Case study

Skills for Life Learning Centre

A CIC that has pioneered an educational health programme around yoga in Northern Ireland.

What is more important than your health? This is the question that the first Community Interest Company established in Northern Ireland wants everyone to consider seriously. And this is why the Skills for Life Learning Centre in Belfast has created the first yoga-based skills development programme accredited within an educational and clinical framework for everyone over the age of 12. To help avoid confusion with the popular conception of yoga and to give the programme a unique identity it has been branded as “Skilltrition”. It is delivered in a range of community settings including places of work, secondary schools and the Belfast Health and Social Care Trust. It has proved most effective at addressing mental conditions induced by a skills deficiency. This success can be attributed to “Skilltrition” being designed to treat the cause not the symptoms.

Director Geoff Wright says that in this way Skilltrition is both proactive and reactive, helping people emerge from mental conditions through “skills not pills” and equipping them with the tools needed to avoid ill health in the first place.

And it is in the groundbreaking proactive realm that Wright has particularly big plans. However, getting investment in “Mental Hygiene” is proving difficult, he says. “Right now people see the essential skills as maths, English and IT, but those skills are worthless unless you’ve got good health, so the fourth essential skill should be health.”

To show why this proactive element is so important, Wright uses the analogy of a drowning man. It is very difficult to teach a drowning man to swim, he explains, whereas it’s easy to teach swimming to someone who isn’t drowning.

Wrights says he chose the CIC structure because it completed the jigsaw, “To become fully functional we needed three things,” he says, “We required academic standards that were nationally recognised, we needed standards of clinical excellence and we needed the correct ethical framework – and the CIC structure provided this.”

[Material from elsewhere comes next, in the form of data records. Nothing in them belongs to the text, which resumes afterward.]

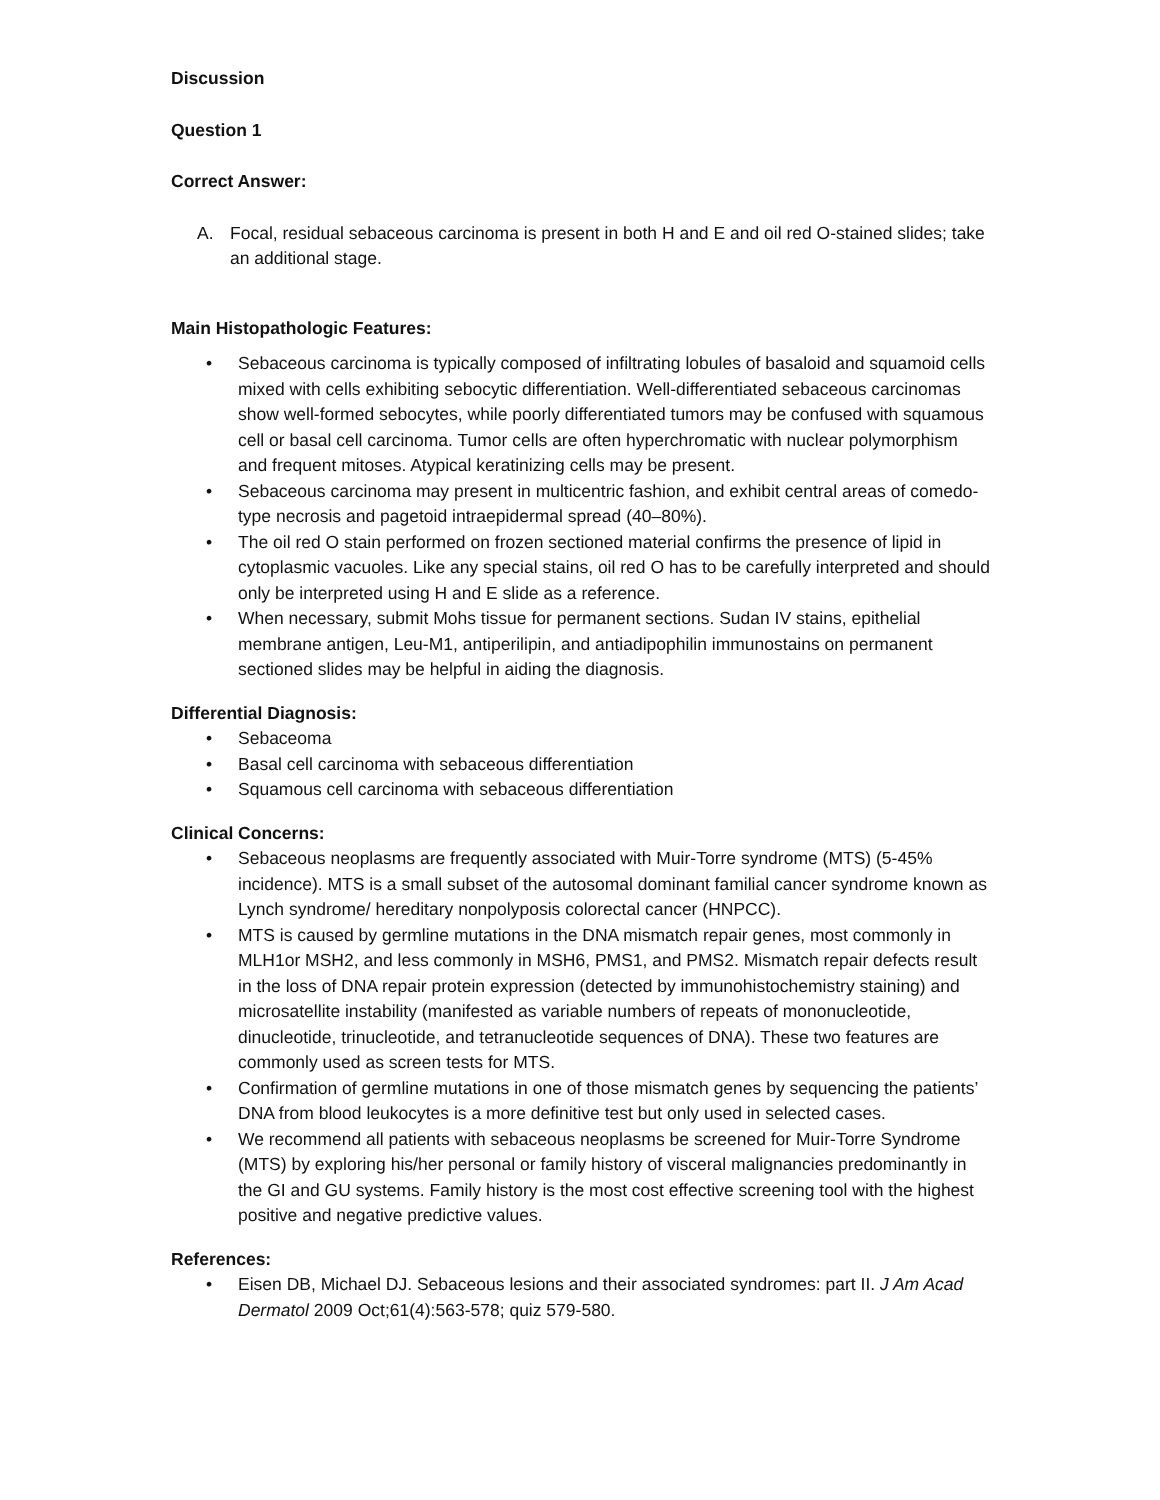Discussion
Question 1
Correct Answer:
A. Focal, residual sebaceous carcinoma is present in both H and E and oil red O-stained slides; take an additional stage.
Main Histopathologic Features:
• Sebaceous carcinoma is typically composed of infiltrating lobules of basaloid and squamoid cells mixed with cells exhibiting sebocytic differentiation. Well-differentiated sebaceous carcinomas show well-formed sebocytes, while poorly differentiated tumors may be confused with squamous cell or basal cell carcinoma. Tumor cells are often hyperchromatic with nuclear polymorphism and frequent mitoses. Atypical keratinizing cells may be present.
• Sebaceous carcinoma may present in multicentric fashion, and exhibit central areas of comedo-type necrosis and pagetoid intraepidermal spread (40–80%).
• The oil red O stain performed on frozen sectioned material confirms the presence of lipid in cytoplasmic vacuoles. Like any special stains, oil red O has to be carefully interpreted and should only be interpreted using H and E slide as a reference.
• When necessary, submit Mohs tissue for permanent sections. Sudan IV stains, epithelial membrane antigen, Leu-M1, antiperilipin, and antiadipophilin immunostains on permanent sectioned slides may be helpful in aiding the diagnosis.
Differential Diagnosis:
• Sebaceoma
• Basal cell carcinoma with sebaceous differentiation
• Squamous cell carcinoma with sebaceous differentiation
Clinical Concerns:
• Sebaceous neoplasms are frequently associated with Muir-Torre syndrome (MTS) (5-45% incidence). MTS is a small subset of the autosomal dominant familial cancer syndrome known as Lynch syndrome/ hereditary nonpolyposis colorectal cancer (HNPCC).
• MTS is caused by germline mutations in the DNA mismatch repair genes, most commonly in MLH1or MSH2, and less commonly in MSH6, PMS1, and PMS2. Mismatch repair defects result in the loss of DNA repair protein expression (detected by immunohistochemistry staining) and microsatellite instability (manifested as variable numbers of repeats of mononucleotide, dinucleotide, trinucleotide, and tetranucleotide sequences of DNA). These two features are commonly used as screen tests for MTS.
• Confirmation of germline mutations in one of those mismatch genes by sequencing the patients’ DNA from blood leukocytes is a more definitive test but only used in selected cases.
• We recommend all patients with sebaceous neoplasms be screened for Muir-Torre Syndrome (MTS) by exploring his/her personal or family history of visceral malignancies predominantly in the GI and GU systems. Family history is the most cost effective screening tool with the highest positive and negative predictive values.
References:
• Eisen DB, Michael DJ. Sebaceous lesions and their associated syndromes: part II. J Am Acad Dermatol 2009 Oct;61(4):563-578; quiz 579-580.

Since its conception the CIC has delivered over 20,000 learning units to 3,000 people, many of them disadvantaged. The programmes are fully paid for by the participants, with the money reinvested in the programme and the intellectual property retained by the company. Wright believes that no skill is learnt fully or sustainable unless it can be passed on. So Skills for Life also encourages participants to leave with the skills to become facilitators themselves and set up their own franchises.

Not all participants will go on to be facilitators, just like not all young people taught maths will go on to become maths teachers, but in both cases the skills acquired will be with them for life.

Name Skills for Life Learning Centre
Location Belfast, Northern Ireland
Company structure CIC limited by guarantee
Founded October 2007
Community interest statement Educational provider of health programmes within a nationally recognised academic and clinical framework.